Start of Block

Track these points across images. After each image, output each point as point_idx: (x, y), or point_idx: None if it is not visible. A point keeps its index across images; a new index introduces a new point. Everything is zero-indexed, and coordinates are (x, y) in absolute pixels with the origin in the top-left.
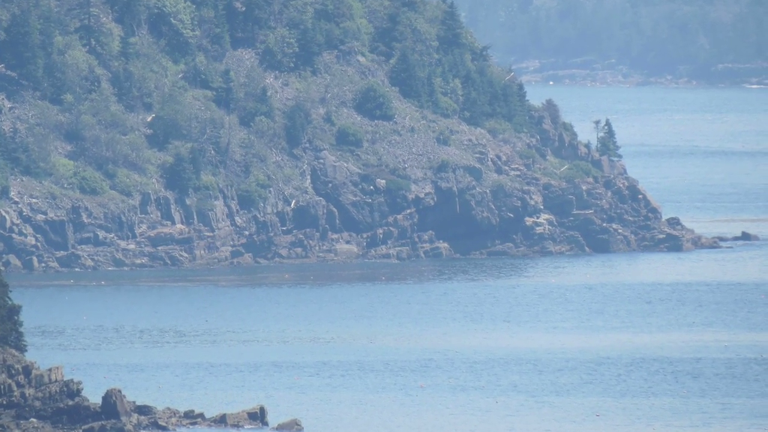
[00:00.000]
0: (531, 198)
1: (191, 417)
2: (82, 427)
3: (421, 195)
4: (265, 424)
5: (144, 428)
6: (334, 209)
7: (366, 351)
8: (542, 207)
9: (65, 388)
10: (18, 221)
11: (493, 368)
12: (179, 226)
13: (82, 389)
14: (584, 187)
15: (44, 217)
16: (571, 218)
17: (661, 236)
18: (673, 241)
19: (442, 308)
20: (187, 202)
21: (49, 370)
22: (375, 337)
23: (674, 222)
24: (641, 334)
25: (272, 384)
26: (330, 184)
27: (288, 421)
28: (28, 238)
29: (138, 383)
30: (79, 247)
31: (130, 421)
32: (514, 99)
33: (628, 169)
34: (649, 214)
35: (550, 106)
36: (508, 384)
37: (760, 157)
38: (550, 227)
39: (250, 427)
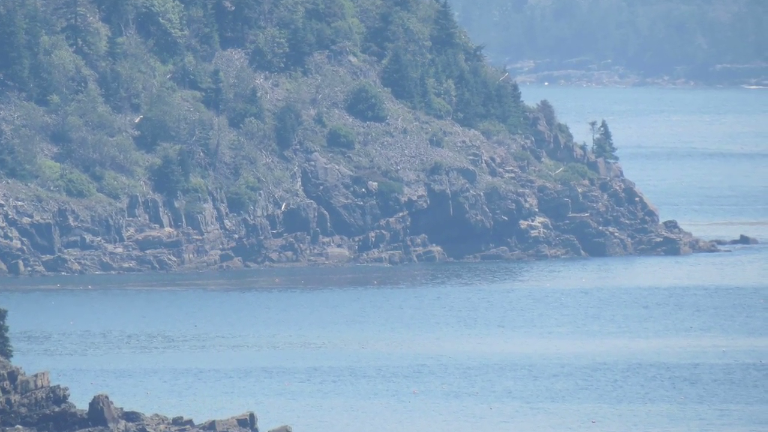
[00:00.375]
0: (526, 201)
1: (180, 423)
2: None
3: (414, 198)
4: (255, 430)
5: None
6: (326, 212)
7: (358, 356)
8: (537, 210)
9: (51, 394)
10: (3, 224)
11: (487, 374)
12: (167, 229)
13: (69, 395)
14: (580, 190)
15: (30, 220)
16: (567, 221)
17: (658, 240)
18: (671, 245)
19: (436, 313)
20: (176, 204)
21: (35, 375)
22: (367, 342)
23: (671, 225)
24: (638, 340)
25: (262, 390)
26: (321, 187)
27: (278, 428)
28: (14, 241)
29: (126, 389)
30: (65, 250)
31: (118, 428)
32: (509, 100)
33: (624, 171)
34: (646, 217)
35: (545, 107)
36: (502, 390)
37: (759, 159)
38: (545, 230)
39: None
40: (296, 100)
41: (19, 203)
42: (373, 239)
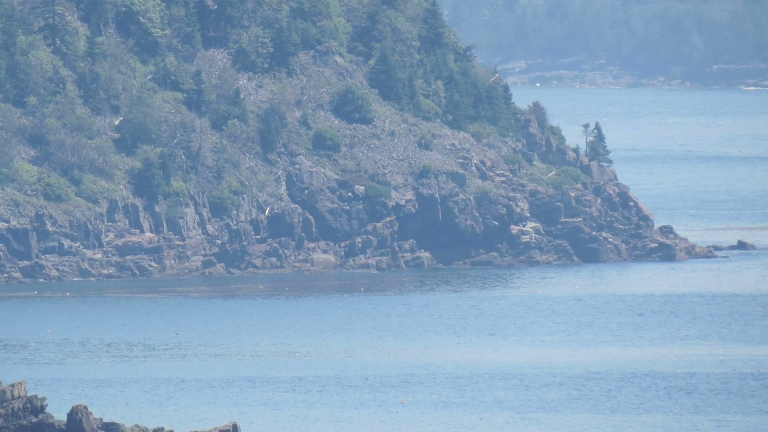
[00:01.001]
0: (517, 205)
1: None
2: None
3: (402, 202)
4: None
5: None
6: (311, 217)
7: (344, 365)
8: (529, 215)
9: (29, 405)
10: None
11: (477, 384)
12: (148, 234)
13: (47, 406)
14: (573, 194)
15: (7, 225)
16: (559, 226)
17: (654, 245)
18: (666, 251)
19: (424, 321)
20: (157, 209)
21: (12, 385)
22: (353, 350)
23: (667, 230)
24: (632, 348)
25: (246, 400)
26: (306, 191)
27: None
28: None
29: (105, 399)
30: (43, 256)
31: None
32: (500, 101)
33: (618, 174)
34: (641, 222)
35: (537, 109)
36: (493, 400)
37: (757, 162)
38: (536, 236)
39: None
40: (281, 102)
41: None
42: (360, 245)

End of Block

Could you please write out the entries exactly as they are, with every picture left out?

Track these points across images. After each image, output each point as point_idx: (x, y), or point_idx: None if it is not visible. A point keeps its index across images; a new index introduces a new point. Everything is zero-indexed, and coordinates are (x, y) in absolute pixels with the origin in the top-left.
[00:00.000]
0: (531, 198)
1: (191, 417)
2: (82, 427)
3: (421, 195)
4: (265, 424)
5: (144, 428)
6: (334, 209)
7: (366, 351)
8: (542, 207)
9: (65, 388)
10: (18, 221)
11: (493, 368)
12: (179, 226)
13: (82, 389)
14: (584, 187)
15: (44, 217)
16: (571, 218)
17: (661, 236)
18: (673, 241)
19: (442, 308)
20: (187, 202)
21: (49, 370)
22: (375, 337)
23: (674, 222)
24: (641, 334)
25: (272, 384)
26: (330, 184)
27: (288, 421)
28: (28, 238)
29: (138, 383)
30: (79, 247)
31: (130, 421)
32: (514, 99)
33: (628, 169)
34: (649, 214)
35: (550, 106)
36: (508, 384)
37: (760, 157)
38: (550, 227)
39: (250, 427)
[00:00.375]
0: (526, 201)
1: (180, 423)
2: None
3: (414, 198)
4: (255, 430)
5: None
6: (326, 212)
7: (358, 356)
8: (537, 210)
9: (51, 394)
10: (3, 224)
11: (487, 374)
12: (167, 229)
13: (69, 395)
14: (580, 190)
15: (30, 220)
16: (567, 221)
17: (658, 240)
18: (671, 245)
19: (436, 313)
20: (176, 204)
21: (35, 375)
22: (367, 342)
23: (671, 225)
24: (638, 340)
25: (262, 390)
26: (321, 187)
27: (278, 428)
28: (14, 241)
29: (126, 389)
30: (65, 250)
31: (118, 428)
32: (509, 100)
33: (624, 171)
34: (646, 217)
35: (545, 107)
36: (502, 390)
37: (759, 159)
38: (545, 230)
39: None
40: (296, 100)
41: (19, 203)
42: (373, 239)
[00:01.001]
0: (517, 205)
1: None
2: None
3: (402, 202)
4: None
5: None
6: (311, 217)
7: (344, 365)
8: (529, 215)
9: (29, 405)
10: None
11: (477, 384)
12: (148, 234)
13: (47, 406)
14: (573, 194)
15: (7, 225)
16: (559, 226)
17: (654, 245)
18: (666, 251)
19: (424, 321)
20: (157, 209)
21: (12, 385)
22: (353, 350)
23: (667, 230)
24: (632, 348)
25: (246, 400)
26: (306, 191)
27: None
28: None
29: (105, 399)
30: (43, 256)
31: None
32: (500, 101)
33: (618, 174)
34: (641, 222)
35: (537, 109)
36: (493, 400)
37: (757, 162)
38: (536, 236)
39: None
40: (281, 102)
41: None
42: (360, 245)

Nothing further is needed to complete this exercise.